My grandad, Bill Jones, played 277 games for the club and won the league title in 1947. He’s the reason I’ve always been a Liverpool fan and from the age of six or seven he would take me to games.
From there, you just get the bug, don’t you? By the time I was 14 or 15 I was going to the games on my own and would stand on the Kop. My dad was a Liverpool fan too and I think that’s the way it works in families. My kids are the same: my son goes to the game now and he loves it, and it’s not a bad club to support as a kid, is it? I definitely picked the right one.
It was always my absolute dream to play for Liverpool. I would kick a ball around in the garden with my grandad and he always supported me when I was playing Sunday league football – I remember that he’d come to watch me play.
Playing professionally, and for Liverpool, was always the dream, but it’s the dream for a lot of kids and it doesn’t always happen. I had an ability there and you get a bit of luck along the way as well, and I suppose it was strange that I ended up playing for Liverpool like him. We are actually the only grandfather and grandson combination to ever play for the club, so our family has its own unique little bit of LFC history.
My first experience of playing at Anfield was actually against Liverpool, though.
I was 18 and playing for Crewe Alexandra, where I’d come up through the youth system, in a League Cup game. We were in Division Four [now League Two] at the time. That’s like the start of the dream coming true – to get to play at Anfield. I just never thought that a year later I would be there playing for Liverpool!
All my family were there and I can remember the game clearly. I think for the first 20 minutes or so we actually played really well, but in the end they had far too much for us and we lost 5-1. I actually played quite well and it got reported for a few weeks after that Kenny Dalglish was thinking then of possibly buying me.
If remember rightly, I think Liverpool did contact Dario [Gradi, Crewe manager] at that time but he put them off. He said I was too young and not ready yet, so that fizzled out.
But a year later, in early October 1991, the time was right. It all happened so quickly.
I played for Crewe on the Wednesday, then on the Thursday I got a phone call from Dario saying that Graeme Souness had been in touch. Liverpool wanted to buy me and they wanted to meet me on the Friday.

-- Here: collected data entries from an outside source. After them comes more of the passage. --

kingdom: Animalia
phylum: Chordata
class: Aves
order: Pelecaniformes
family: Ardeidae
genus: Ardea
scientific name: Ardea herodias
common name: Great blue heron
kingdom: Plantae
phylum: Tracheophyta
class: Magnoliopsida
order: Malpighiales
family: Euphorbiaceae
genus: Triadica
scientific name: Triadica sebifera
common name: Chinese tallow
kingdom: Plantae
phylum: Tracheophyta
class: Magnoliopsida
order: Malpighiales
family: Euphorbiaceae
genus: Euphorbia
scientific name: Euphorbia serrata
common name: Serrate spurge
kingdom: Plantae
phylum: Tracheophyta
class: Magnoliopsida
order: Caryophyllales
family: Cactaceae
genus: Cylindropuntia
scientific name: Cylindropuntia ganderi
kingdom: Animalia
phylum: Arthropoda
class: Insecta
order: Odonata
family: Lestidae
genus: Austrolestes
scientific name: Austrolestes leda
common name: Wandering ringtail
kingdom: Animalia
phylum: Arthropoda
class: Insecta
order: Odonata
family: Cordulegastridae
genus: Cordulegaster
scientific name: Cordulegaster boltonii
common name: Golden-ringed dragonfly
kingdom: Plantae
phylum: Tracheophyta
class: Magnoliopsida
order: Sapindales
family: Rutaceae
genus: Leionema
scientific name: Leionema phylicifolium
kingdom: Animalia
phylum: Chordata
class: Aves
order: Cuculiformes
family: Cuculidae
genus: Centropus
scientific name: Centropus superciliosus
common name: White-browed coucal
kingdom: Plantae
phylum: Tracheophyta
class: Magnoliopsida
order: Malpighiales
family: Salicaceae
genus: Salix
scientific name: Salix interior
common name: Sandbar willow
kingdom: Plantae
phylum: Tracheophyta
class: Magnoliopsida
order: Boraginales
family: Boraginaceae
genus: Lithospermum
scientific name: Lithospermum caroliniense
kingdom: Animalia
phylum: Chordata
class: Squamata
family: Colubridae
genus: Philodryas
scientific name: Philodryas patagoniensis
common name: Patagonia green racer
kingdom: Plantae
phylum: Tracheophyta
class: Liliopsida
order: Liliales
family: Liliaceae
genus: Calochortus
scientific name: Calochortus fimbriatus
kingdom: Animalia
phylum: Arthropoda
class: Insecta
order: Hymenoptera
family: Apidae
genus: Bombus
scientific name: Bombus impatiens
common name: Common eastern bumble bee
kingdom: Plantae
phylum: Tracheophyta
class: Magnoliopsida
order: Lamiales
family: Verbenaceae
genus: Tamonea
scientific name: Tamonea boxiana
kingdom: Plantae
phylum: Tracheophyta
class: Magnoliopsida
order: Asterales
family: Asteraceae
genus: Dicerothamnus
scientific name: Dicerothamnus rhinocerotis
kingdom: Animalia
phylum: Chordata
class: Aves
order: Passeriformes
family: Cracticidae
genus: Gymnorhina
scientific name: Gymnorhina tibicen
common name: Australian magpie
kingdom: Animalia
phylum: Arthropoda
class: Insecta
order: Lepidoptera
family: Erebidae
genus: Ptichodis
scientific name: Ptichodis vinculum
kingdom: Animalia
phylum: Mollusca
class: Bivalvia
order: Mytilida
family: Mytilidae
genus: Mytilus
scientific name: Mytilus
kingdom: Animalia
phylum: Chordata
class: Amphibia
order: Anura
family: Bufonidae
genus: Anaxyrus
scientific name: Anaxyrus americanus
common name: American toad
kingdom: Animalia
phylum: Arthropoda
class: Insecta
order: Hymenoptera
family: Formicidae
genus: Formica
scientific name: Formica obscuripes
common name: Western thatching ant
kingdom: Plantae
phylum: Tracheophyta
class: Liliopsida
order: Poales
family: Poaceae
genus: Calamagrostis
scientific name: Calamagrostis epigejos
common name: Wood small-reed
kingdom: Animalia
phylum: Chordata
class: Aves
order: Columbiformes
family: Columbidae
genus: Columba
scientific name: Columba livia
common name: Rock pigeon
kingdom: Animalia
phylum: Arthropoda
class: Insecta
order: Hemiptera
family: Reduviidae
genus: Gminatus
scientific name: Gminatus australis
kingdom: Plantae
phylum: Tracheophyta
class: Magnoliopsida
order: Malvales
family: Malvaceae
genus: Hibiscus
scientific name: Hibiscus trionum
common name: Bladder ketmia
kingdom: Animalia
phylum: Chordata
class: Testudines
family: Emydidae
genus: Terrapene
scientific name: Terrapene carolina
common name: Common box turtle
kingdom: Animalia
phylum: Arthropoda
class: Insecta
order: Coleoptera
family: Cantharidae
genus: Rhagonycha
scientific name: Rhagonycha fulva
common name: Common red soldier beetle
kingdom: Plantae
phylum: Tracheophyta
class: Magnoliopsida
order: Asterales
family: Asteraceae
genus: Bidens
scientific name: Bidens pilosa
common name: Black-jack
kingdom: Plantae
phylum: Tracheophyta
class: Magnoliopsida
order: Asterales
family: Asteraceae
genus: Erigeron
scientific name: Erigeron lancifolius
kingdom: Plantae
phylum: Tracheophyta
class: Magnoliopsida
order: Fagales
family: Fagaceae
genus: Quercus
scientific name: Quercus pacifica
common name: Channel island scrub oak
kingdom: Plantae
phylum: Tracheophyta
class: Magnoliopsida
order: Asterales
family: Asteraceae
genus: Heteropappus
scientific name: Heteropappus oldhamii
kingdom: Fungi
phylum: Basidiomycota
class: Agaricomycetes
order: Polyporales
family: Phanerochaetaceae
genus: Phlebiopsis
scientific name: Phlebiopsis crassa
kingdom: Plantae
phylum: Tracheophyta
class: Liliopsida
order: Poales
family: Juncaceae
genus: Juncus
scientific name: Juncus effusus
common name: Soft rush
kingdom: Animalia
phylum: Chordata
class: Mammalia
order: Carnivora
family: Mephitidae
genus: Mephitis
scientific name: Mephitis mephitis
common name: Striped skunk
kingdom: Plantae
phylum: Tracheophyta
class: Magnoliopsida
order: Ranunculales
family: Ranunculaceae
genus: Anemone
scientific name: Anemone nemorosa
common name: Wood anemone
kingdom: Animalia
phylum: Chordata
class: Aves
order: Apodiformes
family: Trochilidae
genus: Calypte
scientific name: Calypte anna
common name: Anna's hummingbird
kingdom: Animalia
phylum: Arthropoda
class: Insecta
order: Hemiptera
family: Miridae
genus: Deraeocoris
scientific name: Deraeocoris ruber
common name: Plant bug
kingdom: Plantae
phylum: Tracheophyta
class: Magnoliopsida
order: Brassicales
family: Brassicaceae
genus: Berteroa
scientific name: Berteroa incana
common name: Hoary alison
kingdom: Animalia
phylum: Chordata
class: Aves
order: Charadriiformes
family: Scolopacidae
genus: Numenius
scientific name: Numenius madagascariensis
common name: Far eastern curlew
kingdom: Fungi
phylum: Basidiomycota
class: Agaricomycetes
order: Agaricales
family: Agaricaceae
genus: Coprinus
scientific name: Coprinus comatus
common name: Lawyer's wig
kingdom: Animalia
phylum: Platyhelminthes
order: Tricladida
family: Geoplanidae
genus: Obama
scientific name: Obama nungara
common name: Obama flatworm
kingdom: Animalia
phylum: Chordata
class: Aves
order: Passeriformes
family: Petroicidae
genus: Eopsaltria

You didn’t really have agents in those days so Dario sent Kenny Swain to drive me to meet Graeme and all the staff. I remember Dario saying, ‘Go there but if it’s not right and you don’t want to sign, you don’t have to,’ and I was thinking, ‘Mate, there is not a hope in hell that I am going there and not signing for Liverpool!’ The money just didn’t matter at all; this was my chance to play for Liverpool.